* _Dataset records_
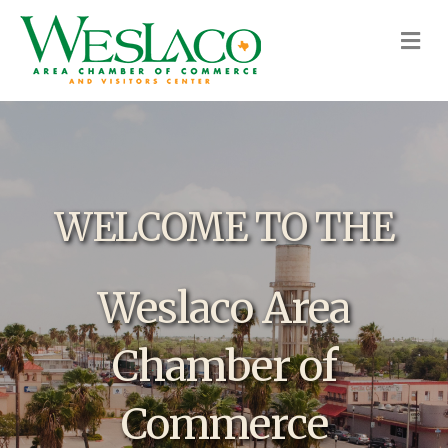
M
WELCOME TO THE
Weslaco Area
Chamber of
Commerce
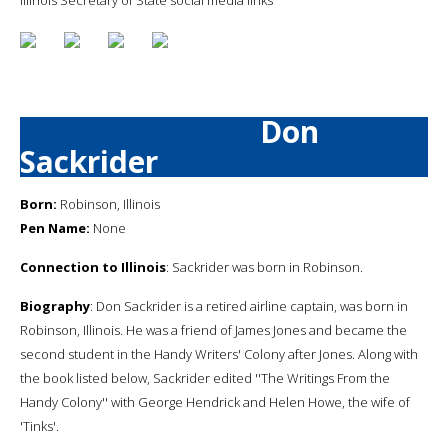
Don
Sackrider
Born:
Robinson, Illinois
Pen Name:
None
Connection to Illinois
: Sackrider was born in Robinson.
Biography
: Don Sackrider is a retired airline captain, was born in
Robinson, Illinois. He was a friend of James Jones and became the
second student in the Handy Writers' Colony after Jones. Along with
the book listed below, Sackrider edited ''The Writings From the
Handy Colony'' with George Hendrick and Helen Howe, the wife of
'Tinks'.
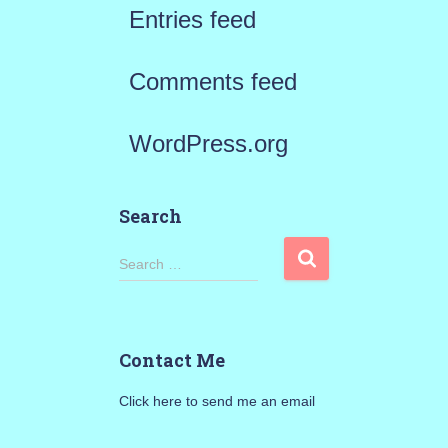
Entries feed
Comments feed
WordPress.org
Search
S
Search …
e
a
Contact Me
r
Click here to send me an email
c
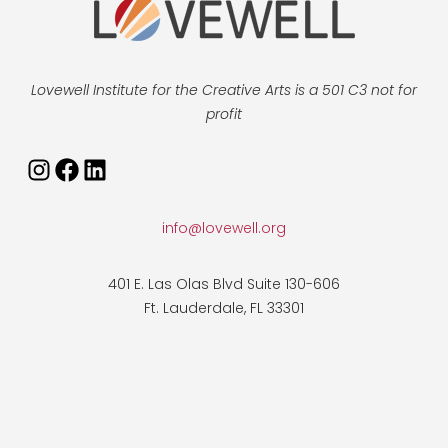
Lovewell Institute for the Creative Arts is a 501 C3 not for
profit
info@lovewell.org
401 E. Las Olas Blvd Suite 130-606
Ft. Lauderdale, FL 33301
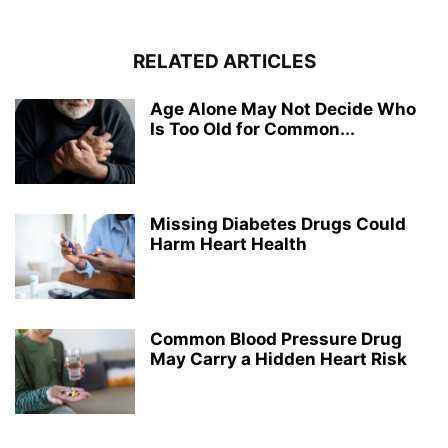
RELATED ARTICLES
Age Alone May Not Decide Who
Is Too Old for Common...
Missing Diabetes Drugs Could
Harm Heart Health
Common Blood Pressure Drug
May Carry a Hidden Heart Risk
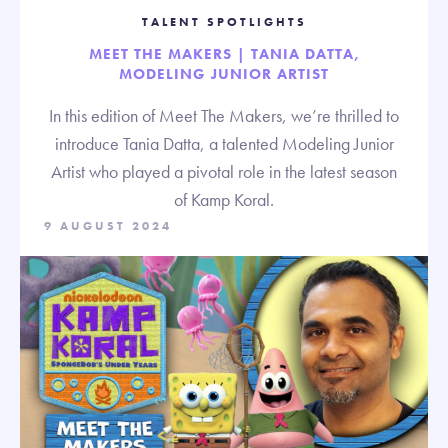
TALENT SPOTLIGHTS
MEET THE MAKERS | TANIA DATTA,
MODELING JUNIOR ARTIST
In this edition of Meet The Makers, we’re thrilled to
introduce Tania Datta, a talented Modeling Junior
Artist who played a pivotal role in the latest season
of Kamp Koral.
9 AUGUST 2024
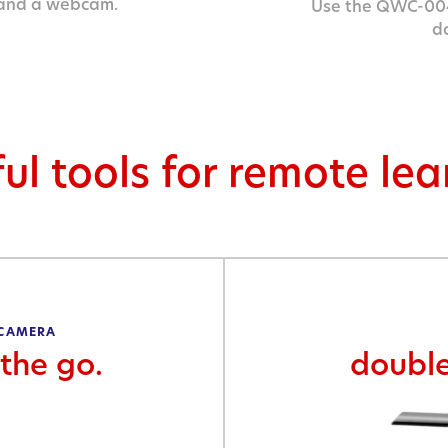
 and a webcam.
Use the QWC-004
d
ul tools for remote le
 CAMERA
the go.
doubl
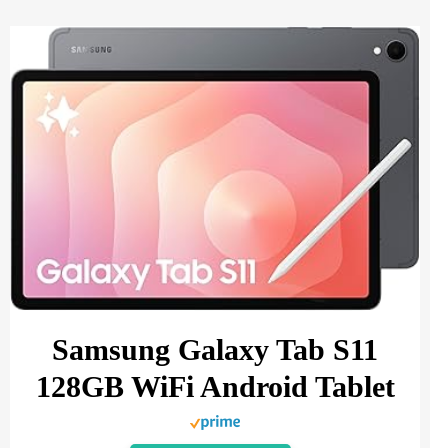
Samsung Galaxy Tab S11
128GB WiFi Android Tablet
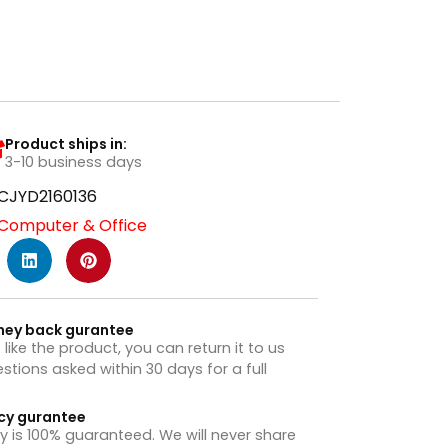
Product ships in:
3-10 business days
CJYD2160136
Computer & Office
ney back gurantee
t like the product, you can return it to us
stions asked within 30 days for a full
cy gurantee
y is 100% guaranteed. We will never share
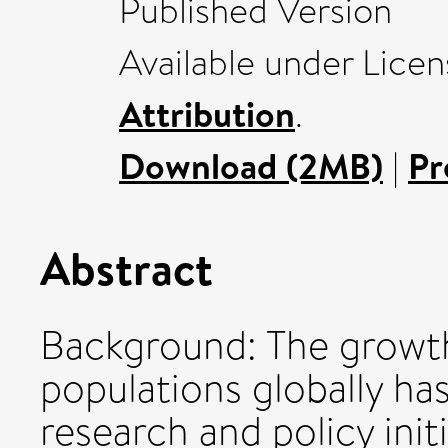
Published Version
Available under Lice
Attribution
.
Download (2MB)
|
Pr
Abstract
Background: The growth
populations globally has
research and policy init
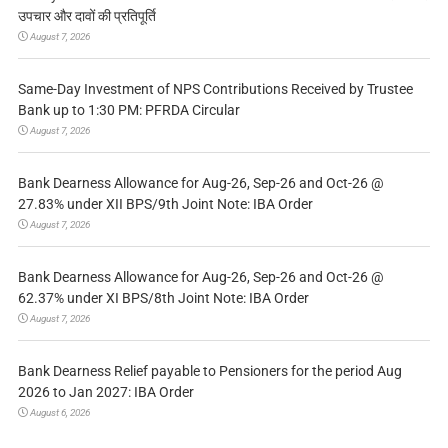
उपचार और दावों की प्रतिपूर्ति
August 7, 2026
Same-Day Investment of NPS Contributions Received by Trustee
Bank up to 1:30 PM: PFRDA Circular
August 7, 2026
Bank Dearness Allowance for Aug-26, Sep-26 and Oct-26 @
27.83% under XII BPS/9th Joint Note: IBA Order
August 7, 2026
Bank Dearness Allowance for Aug-26, Sep-26 and Oct-26 @
62.37% under XI BPS/8th Joint Note: IBA Order
August 7, 2026
Bank Dearness Relief payable to Pensioners for the period Aug
2026 to Jan 2027: IBA Order
August 6, 2026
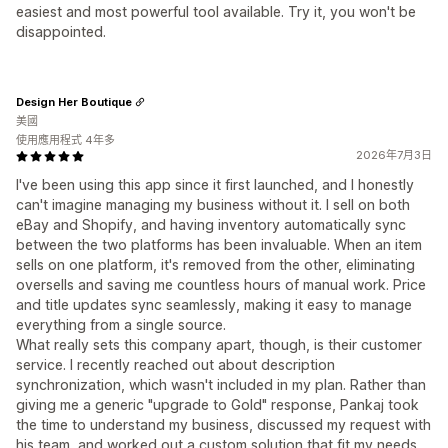
easiest and most powerful tool available. Try it, you won't be
disappointed.
Design Her Boutique
美國
使用應用程式 4年多
2026年7月3日
I've been using this app since it first launched, and I honestly
can't imagine managing my business without it. I sell on both
eBay and Shopify, and having inventory automatically sync
between the two platforms has been invaluable. When an item
sells on one platform, it's removed from the other, eliminating
oversells and saving me countless hours of manual work. Price
and title updates sync seamlessly, making it easy to manage
everything from a single source.
What really sets this company apart, though, is their customer
service. I recently reached out about description
synchronization, which wasn't included in my plan. Rather than
giving me a generic "upgrade to Gold" response, Pankaj took
the time to understand my business, discussed my request with
his team, and worked out a custom solution that fit my needs.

* _Activity_
Return the text read from each of the entries above, line for line and unchanged, and leave the pictures out.

* _Output for this exercise_
M
WELCOME TO THE
Weslaco Area
Chamber of
Commerce
Don
Sackrider
Born:
Robinson, Illinois
Pen Name:
None
Connection to Illinois
: Sackrider was born in Robinson.
Biography
: Don Sackrider is a retired airline captain, was born in
Robinson, Illinois. He was a friend of James Jones and became the
second student in the Handy Writers' Colony after Jones. Along with
the book listed below, Sackrider edited ''The Writings From the
Handy Colony'' with George Hendrick and Helen Howe, the wife of
'Tinks'.
Entries feed
Comments feed
WordPress.org
Search
S
Search …
e
a
Contact Me
r
Click here to send me an email
c
Lovewell Institute for the Creative Arts is a 501 C3 not for
profit
info@lovewell.org
401 E. Las Olas Blvd Suite 130-606
Ft. Lauderdale, FL 33301
RELATED ARTICLES
Age Alone May Not Decide Who
Is Too Old for Common...
Missing Diabetes Drugs Could
Harm Heart Health
Common Blood Pressure Drug
May Carry a Hidden Heart Risk
TALENT SPOTLIGHTS
MEET THE MAKERS | TANIA DATTA,
MODELING JUNIOR ARTIST
In this edition of Meet The Makers, we’re thrilled to
introduce Tania Datta, a talented Modeling Junior
Artist who played a pivotal role in the latest season
of Kamp Koral.
9 AUGUST 2024
 and a webcam.
Use the QWC-004
d
ul tools for remote le
 CAMERA
the go.
doubl
Samsung Galaxy Tab S11
128GB WiFi Android Tablet
Product ships in:
3-10 business days
CJYD2160136
Computer & Office
ney back gurantee
t like the product, you can return it to us
stions asked within 30 days for a full
cy gurantee
y is 100% guaranteed. We will never share
Published Version
Available under Lice
Attribution
.
Download (2MB)
|
Pr
Abstract
Background: The growth
populations globally has
research and policy init
उपचार और दावों की प्रतिपूर्ति
August 7, 2026
Same-Day Investment of NPS Contributions Received by Trustee
Bank up to 1:30 PM: PFRDA Circular
August 7, 2026
Bank Dearness Allowance for Aug-26, Sep-26 and Oct-26 @
27.83% under XII BPS/9th Joint Note: IBA Order
August 7, 2026
Bank Dearness Allowance for Aug-26, Sep-26 and Oct-26 @
62.37% under XI BPS/8th Joint Note: IBA Order
August 7, 2026
Bank Dearness Relief payable to Pensioners for the period Aug
2026 to Jan 2027: IBA Order
August 6, 2026
easiest and most powerful tool available. Try it, you won't be
disappointed.
Design Her Boutique
美國
使用應用程式 4年多
2026年7月3日
I've been using this app since it first launched, and I honestly
can't imagine managing my business without it. I sell on both
eBay and Shopify, and having inventory automatically sync
between the two platforms has been invaluable. When an item
sells on one platform, it's removed from the other, eliminating
oversells and saving me countless hours of manual work. Price
and title updates sync seamlessly, making it easy to manage
everything from a single source.
What really sets this company apart, though, is their customer
service. I recently reached out about description
synchronization, which wasn't included in my plan. Rather than
giving me a generic "upgrade to Gold" response, Pankaj took
the time to understand my business, discussed my request with
his team, and worked out a custom solution that fit my needs.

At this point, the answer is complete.